In a world full of misfires and ghostings, it makes sense that we are reassessing the cost of participation. Time is money after all. The Uber, the drinks (yes, he actually took you up on the offer to split it), and the time spent transforming into the most flattering, poreless version of yourself isn’t nothing.
There’s also the additional risk fee for the added vulnerability required: safety is not a guarantee at tapas with a stranger. In the event you make it out unscathed, you might be met with a compliment on how “interesting” and “not like anyone I’ve ever met” you are. At which point, it will occur to you that he never asked a single question about you. The net gain is categorically negative.

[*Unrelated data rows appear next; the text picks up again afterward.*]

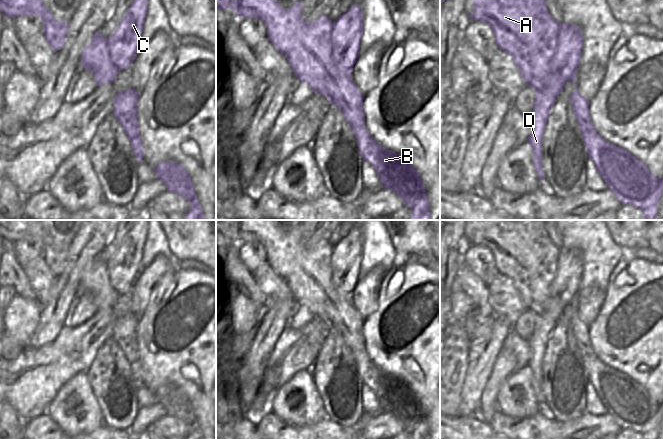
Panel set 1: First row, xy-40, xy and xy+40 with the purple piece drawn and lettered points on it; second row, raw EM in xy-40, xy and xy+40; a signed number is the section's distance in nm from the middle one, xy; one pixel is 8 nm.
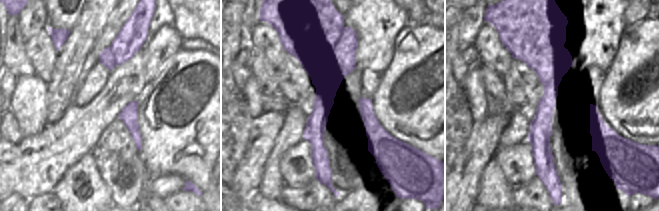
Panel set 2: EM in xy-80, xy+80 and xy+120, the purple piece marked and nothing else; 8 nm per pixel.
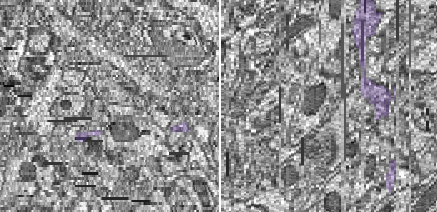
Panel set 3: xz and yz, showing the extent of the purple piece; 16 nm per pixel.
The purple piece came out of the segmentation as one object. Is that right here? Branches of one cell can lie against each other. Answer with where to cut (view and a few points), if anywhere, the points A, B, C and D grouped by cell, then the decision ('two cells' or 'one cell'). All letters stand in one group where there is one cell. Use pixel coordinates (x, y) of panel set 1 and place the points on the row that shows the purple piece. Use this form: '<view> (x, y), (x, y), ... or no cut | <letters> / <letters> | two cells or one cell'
xy+40 (559, 24), (557, 48), (549, 70), (568, 80) | A B / C D | two cells

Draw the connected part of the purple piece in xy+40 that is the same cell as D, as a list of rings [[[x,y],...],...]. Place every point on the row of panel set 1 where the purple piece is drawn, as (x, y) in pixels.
[[[535,90],[533,111],[529,115],[531,133],[527,142],[533,149],[533,165],[540,180],[545,180],[541,167],[541,139],[556,97],[556,94],[552,94],[548,90]]]

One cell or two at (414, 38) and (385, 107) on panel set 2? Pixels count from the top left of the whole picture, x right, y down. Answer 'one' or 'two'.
one

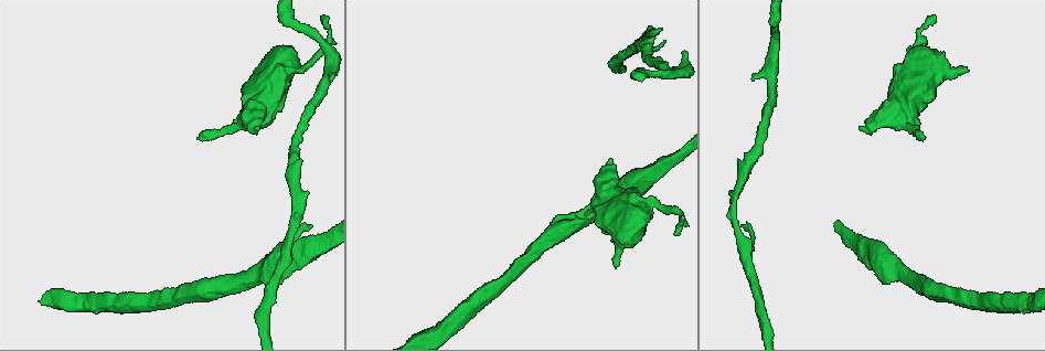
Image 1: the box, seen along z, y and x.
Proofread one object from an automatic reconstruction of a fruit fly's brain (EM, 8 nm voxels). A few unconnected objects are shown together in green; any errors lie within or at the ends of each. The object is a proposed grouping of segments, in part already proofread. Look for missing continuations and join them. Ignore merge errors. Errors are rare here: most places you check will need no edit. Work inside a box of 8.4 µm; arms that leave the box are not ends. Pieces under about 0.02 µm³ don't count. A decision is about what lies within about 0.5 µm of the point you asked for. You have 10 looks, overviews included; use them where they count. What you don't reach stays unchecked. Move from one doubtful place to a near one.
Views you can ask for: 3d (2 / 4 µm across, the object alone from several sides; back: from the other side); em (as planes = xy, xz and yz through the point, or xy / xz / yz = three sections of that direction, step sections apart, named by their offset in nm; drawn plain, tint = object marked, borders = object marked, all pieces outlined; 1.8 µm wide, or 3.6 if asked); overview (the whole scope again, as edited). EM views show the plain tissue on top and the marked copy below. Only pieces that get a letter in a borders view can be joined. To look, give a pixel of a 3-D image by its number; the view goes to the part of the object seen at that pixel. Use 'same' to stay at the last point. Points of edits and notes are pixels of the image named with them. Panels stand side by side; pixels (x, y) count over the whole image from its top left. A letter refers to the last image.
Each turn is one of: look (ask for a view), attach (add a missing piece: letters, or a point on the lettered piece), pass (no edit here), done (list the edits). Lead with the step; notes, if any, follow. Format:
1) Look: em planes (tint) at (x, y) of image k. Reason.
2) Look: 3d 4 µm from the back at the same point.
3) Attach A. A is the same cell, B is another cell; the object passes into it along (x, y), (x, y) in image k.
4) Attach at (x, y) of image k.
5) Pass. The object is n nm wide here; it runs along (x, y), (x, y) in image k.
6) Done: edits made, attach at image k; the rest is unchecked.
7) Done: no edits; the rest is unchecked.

Look: em xz step 4 (borders) at (551, 223) of image 1. An open end.

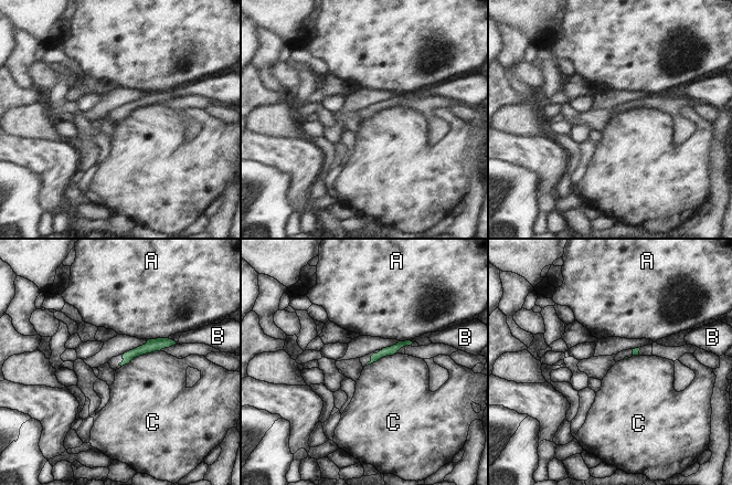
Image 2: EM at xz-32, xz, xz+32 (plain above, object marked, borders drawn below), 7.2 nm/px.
Pass. A, B and C are other cells; none of them fits.

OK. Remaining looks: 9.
Look: 3d 2 µm at (859, 128) of image 1. Free end.

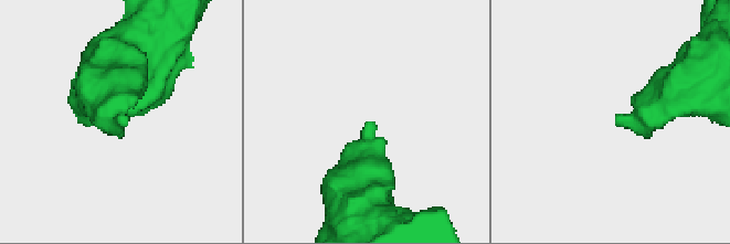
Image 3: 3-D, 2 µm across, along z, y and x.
Look: em planes (borders) at (371, 121) of image 3.

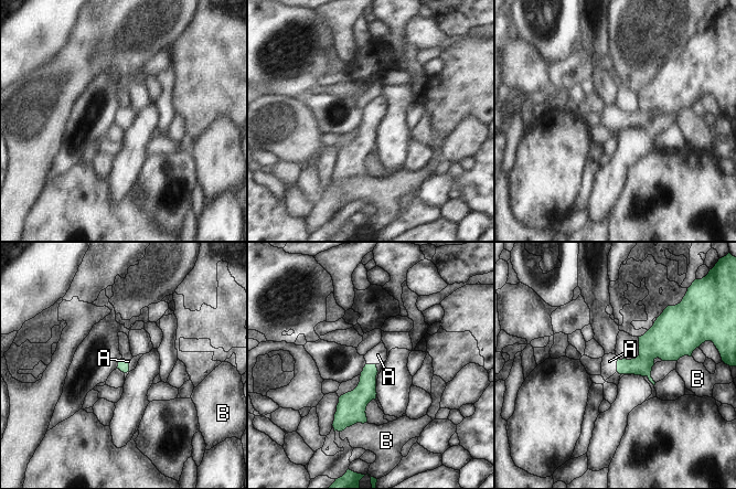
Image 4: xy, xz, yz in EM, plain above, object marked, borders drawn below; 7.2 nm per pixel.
Attach A. A is the same cell, B is another cell; the object passes into it along (642, 364), (617, 365), (609, 361) in image 4; the cell continues.

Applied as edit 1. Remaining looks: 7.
Look: em xz step 4 (borders) at (774, 20) of image 1. Sharp bend.

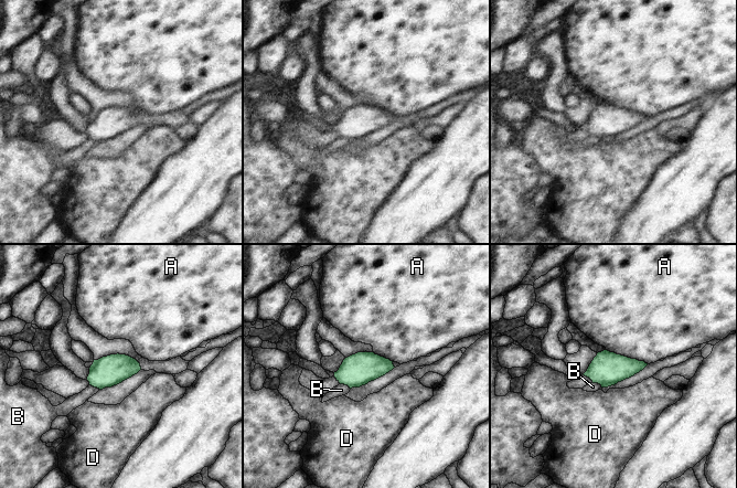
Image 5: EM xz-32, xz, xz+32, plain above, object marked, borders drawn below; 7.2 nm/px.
Look: em planes (borders) at the same point.

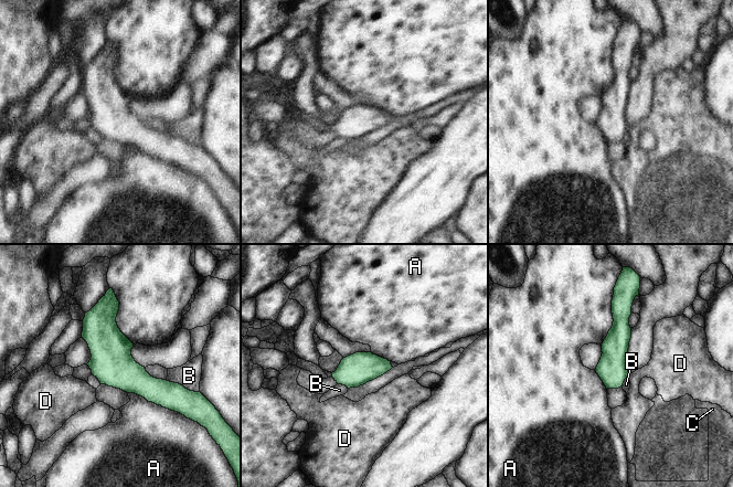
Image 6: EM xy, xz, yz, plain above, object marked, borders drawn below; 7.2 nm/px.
Pass. The object is 220 nm wide here; A, B, C and D are other cells; a border runs along (113, 292), (116, 325), (134, 343) in image 6; no lettered piece goes on from it.

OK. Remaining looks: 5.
Look: 3d 4 µm from the back at (675, 234) of image 1. End of a long branch.

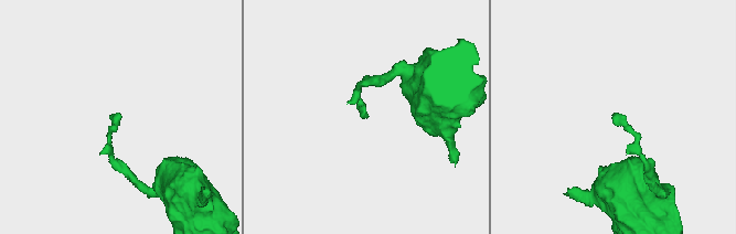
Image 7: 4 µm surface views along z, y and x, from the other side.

Maybe it’s the overexposure of the internet. Maybe it was Covid or #MeToo or an epidemic of undatable men. Whatever it is, it’s calling for an overhaul. The Trouble With Wanting Men by Jean Garnett sums it up quite gracefully: “It isn’t that my friend needs to find “some other way to live”; it’s that we all do.”
And the fact of the matter is, women are finding some other way to live. There is more to life than being negged on Hinge, and in this political climate, you best believe that 4B, celibacy and boysobriety are being discussed over brunch. In a post Roe-world, women feel disinclined to lay down next to someone who clearly has no interest in standing up for them.
And if this really is a recession, then let it bottom out. Let the market correct itself. Maybe love needs to go bankrupt before it can be reborn with better terms. Until then, we’ll invest in what pays dividends.